[Entries taken from a collection]
▬▬▬

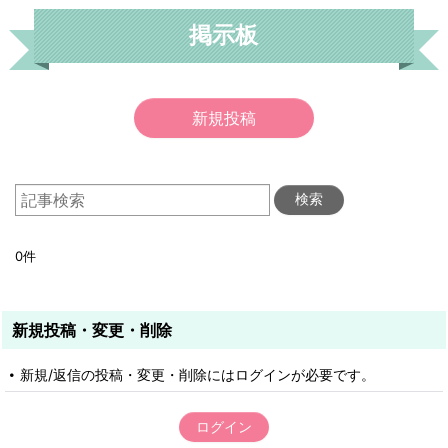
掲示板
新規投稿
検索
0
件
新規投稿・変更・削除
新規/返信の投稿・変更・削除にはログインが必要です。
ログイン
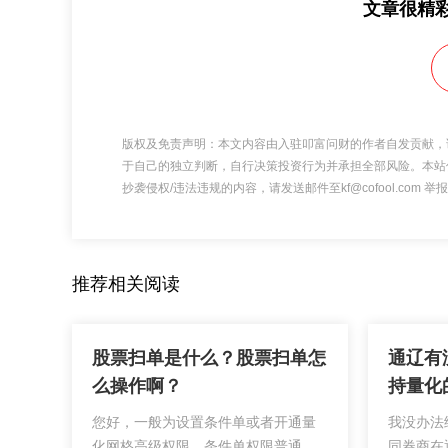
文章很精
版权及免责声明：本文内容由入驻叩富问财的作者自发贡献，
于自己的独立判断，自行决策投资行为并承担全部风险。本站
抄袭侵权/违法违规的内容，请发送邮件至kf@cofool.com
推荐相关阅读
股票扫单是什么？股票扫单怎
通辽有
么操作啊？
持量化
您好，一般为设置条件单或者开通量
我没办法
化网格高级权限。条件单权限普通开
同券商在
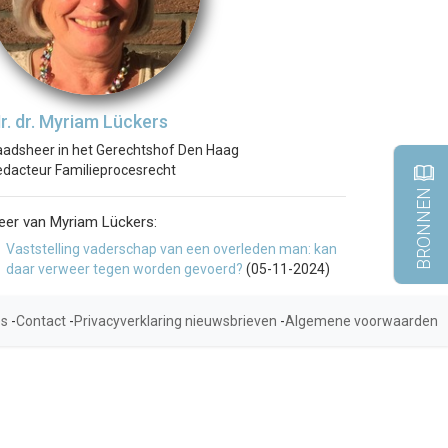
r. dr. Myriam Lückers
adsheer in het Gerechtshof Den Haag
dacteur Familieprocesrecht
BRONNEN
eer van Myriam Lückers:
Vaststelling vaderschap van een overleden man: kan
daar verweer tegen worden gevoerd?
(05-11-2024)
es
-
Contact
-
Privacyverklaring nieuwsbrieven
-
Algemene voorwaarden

▬▬▬

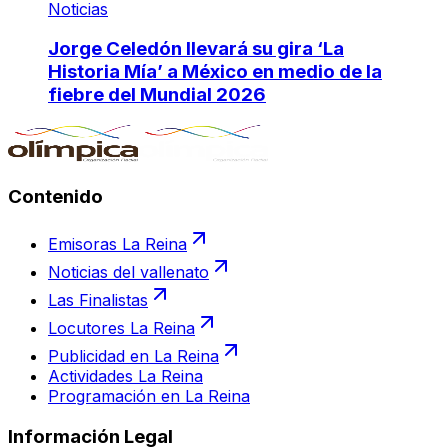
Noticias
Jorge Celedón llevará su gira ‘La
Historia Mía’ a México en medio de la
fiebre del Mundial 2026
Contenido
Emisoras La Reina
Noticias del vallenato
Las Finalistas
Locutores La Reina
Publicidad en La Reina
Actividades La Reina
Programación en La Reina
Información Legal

▬▬▬

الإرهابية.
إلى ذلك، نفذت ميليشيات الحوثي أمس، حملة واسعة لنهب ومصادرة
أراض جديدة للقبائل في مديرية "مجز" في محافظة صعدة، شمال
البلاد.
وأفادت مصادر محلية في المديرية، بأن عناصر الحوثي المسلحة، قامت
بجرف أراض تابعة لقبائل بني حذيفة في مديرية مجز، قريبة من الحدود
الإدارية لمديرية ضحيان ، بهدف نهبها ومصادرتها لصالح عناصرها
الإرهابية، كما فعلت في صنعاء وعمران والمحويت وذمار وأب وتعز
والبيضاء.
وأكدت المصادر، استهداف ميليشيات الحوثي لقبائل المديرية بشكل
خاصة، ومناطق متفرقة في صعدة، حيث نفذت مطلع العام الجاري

▬▬▬

§ Exercise brief:
Each line holding the word "Myriam" must be pulled from the records.

§ Reply:
r. dr. Myriam Lückers
eer van Myriam Lückers:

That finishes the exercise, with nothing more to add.